Add a fitness function to Pleione

Each simulator are provided with two scripts that calculate errors. They are located at the same path as the main scripts that calibrate. Inside each, there is a template intended with instructions:

# Fitness Calculation Template:
if set(args.error).issuperset(set(['the-acronysm'])):
        1. func = 0

        2. func = an algebraic expression combining the data average (data_avrg), data standard deviation (data_stdv), simulation average (sims_stdv),
        simulation standard deviation (sims_stdv), single experimental files (data.loc[i]), and/or simulation files (sims.loc[j])
        Note1: Perform two for-loops if using data.loc[i] and sims.loc[j].
        Note2: Please consider these variables are DataFrames, meaning that multiplication and division are methods (e.g. df1.division(df2))

        3. Drop NaN values (from experimental time points without simulated values, or simulated values without experimental data)
        with dropna(axis = 0, how = 'all').dropna(axis = 1, how = 'all'). Also transform Inf values with replace([numpy.inf, -numpy.inf], numpy.nan)
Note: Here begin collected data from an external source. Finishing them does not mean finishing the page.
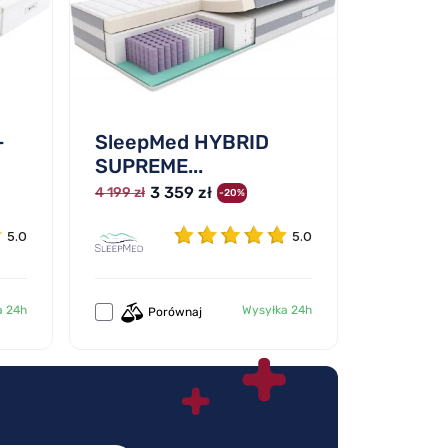
-
SleepMed HYBRID
SUPREME...
3 359 zł
4 199 zł
-20%
5.0
5.0
a 24h
Wysyłka 24h
Porównaj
        4. Sum the two dimensions, and return a 6 float points scientific notation number (0 float points for statistical tests):
        error['the-acronysm'] = '{:.6e}'.format(func.dropna(axis = 0, how = 'all').dropna(axis = 1, how = 'all').sum().sum())

To use:

  1. Define an acronysm for your fitness function and replace the-acronysm in the template
  2. Define func as an operation of DataFrames: data_avrg, data_stdv, sims_avrg, sims_stdv, data.loc[i], and sims.loc[j]

Note

Do not use data.iloc[i] or sims.iloc[i] as they provide wrong access to the data structure, possibly returning wrong calculations.